Tailored.  Currently, low- and moderate-income families are being forced to buy coverage that is completely inappropriate for their financial circumstances and health status. Instead of insurance that has unlimited annual and lifetime limits and a $13,000 deductible, would they rather have less upper bound coverage along with a low deductible and a Health Savings Account? The latter option would give the family easy entry into the system, but would leave some very expensive cases for a safety net (which is a more appropriate way of funding them).

Equitable. One of the worse features of Obamacare is the extremely inequitable treatment of people who are offered insurance at work versus people who purchase their own coverage. Employers of low-wage workers are offering Bronze plans with very high deductibles in return for a premium that is 9.5% of their wage. If employees turn down this offer (which almost all do), neither the employees nor their dependents are eligible for highly-subsidized insurance in the exchanges. Under this reform, the employer and individual mandates go away and states can equalize the subsidy offered in the group and individual markets. This will be especially important in states where the non-group market has become completely dysfunctional and group insurance is cheaper and better.

Portable. Because states will have the power to equalize the government subsidy available at work and in the marketplace for low- and moderate-income families, they will also be able to allow portable insurance for these same families. For example, a company might buy Blue Cross individual insurance for its employees, instead of Blue Cross group insurance, and the employees could take their insurance with them to the next job.

Private. Virtually every study of the matter has found that private insurance results in better health outcomes than Medicaid. Going forward, states will be able to subsidize private insurance instead of Medicaid enrollment for the poor and the near poor.

Fair. Currently, a large number of people are gaming the system by remaining uninsured while they are healthy and insuring only after they get sick. Because of a 90-day grace period, people are also dropping coverage to avoid paying premiums at year end. Of those who are enrolled in January, roughly 25% have dropped out by September and roughly half of those re-enroll for the following year. Additionally, some people buy Bronze plans while they are healthy and then upgrade to Gold or Platinum after they get sick. This type of behavior unfairly shift costs onto other people. Under this reform, states will be able to require individuals to pay the full actuarial cost of any unfair gaming activity.

States will also be able to give their citizens access to:

Personalized care. At $50 per month for an adult and $10 for a child, the cost of direct pay (concierge) medicine has come down to a level that should make it accessible to almost everyone. This reform allows these fees to be paid from a Health Savings Account or by a third-party insurer.

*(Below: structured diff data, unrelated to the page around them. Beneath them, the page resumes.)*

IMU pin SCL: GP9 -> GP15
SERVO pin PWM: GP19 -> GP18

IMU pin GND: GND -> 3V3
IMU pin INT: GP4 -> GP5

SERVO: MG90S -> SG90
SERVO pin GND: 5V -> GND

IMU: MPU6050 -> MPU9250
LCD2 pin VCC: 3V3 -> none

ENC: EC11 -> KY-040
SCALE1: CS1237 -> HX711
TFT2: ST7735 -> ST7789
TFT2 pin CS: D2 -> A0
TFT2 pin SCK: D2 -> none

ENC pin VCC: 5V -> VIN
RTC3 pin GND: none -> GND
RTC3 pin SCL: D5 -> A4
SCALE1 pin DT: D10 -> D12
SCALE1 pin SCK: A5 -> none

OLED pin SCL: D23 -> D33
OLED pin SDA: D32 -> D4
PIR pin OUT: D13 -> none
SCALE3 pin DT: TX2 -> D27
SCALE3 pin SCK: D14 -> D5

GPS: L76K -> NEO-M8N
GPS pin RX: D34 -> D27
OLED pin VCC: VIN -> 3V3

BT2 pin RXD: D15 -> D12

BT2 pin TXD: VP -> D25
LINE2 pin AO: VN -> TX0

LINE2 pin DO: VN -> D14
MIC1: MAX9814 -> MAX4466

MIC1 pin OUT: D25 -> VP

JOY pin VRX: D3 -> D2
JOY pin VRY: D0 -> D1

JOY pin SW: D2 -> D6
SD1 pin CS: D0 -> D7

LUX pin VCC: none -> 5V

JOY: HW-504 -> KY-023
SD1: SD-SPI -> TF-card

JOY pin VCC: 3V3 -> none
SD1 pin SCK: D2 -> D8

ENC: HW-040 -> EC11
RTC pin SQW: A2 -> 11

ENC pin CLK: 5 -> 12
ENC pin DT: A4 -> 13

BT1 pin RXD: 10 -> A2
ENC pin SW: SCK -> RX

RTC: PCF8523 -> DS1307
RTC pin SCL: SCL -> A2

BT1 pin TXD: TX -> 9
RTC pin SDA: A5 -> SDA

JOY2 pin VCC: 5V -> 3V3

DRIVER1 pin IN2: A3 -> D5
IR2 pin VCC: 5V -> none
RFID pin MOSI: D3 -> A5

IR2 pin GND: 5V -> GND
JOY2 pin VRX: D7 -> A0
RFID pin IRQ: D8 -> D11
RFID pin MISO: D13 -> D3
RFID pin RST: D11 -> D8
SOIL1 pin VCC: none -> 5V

Specialized care. Centers of excellence will be able to specialize in specific diseases – such as cancer care, heart disease and diabetes. They will be able to ask health questions and screen applicants to help get the right patient to the right plan.

A real health insurance marketplace. Obamacare’s risk adjustment is focused on plans, not patients, and there is no realistic way for a plan to know what compensation it will receive for enrolling a patient with a costly medical condition. This is one reason for the race to the bottom – as plans try to attract the healthy and avoid the sick. As an alternative, states will be able to set up a risk-adjustment mechanism along the lines suggested by Cochrane, Goodman and Pauly. Risk adjustment will protect patients, not health plans, and centers of excellence will be rewarded for providing efficient, high-quality care to patients with the most serious medical problems.

This article was originally posted at Forbes on September 18, 2017.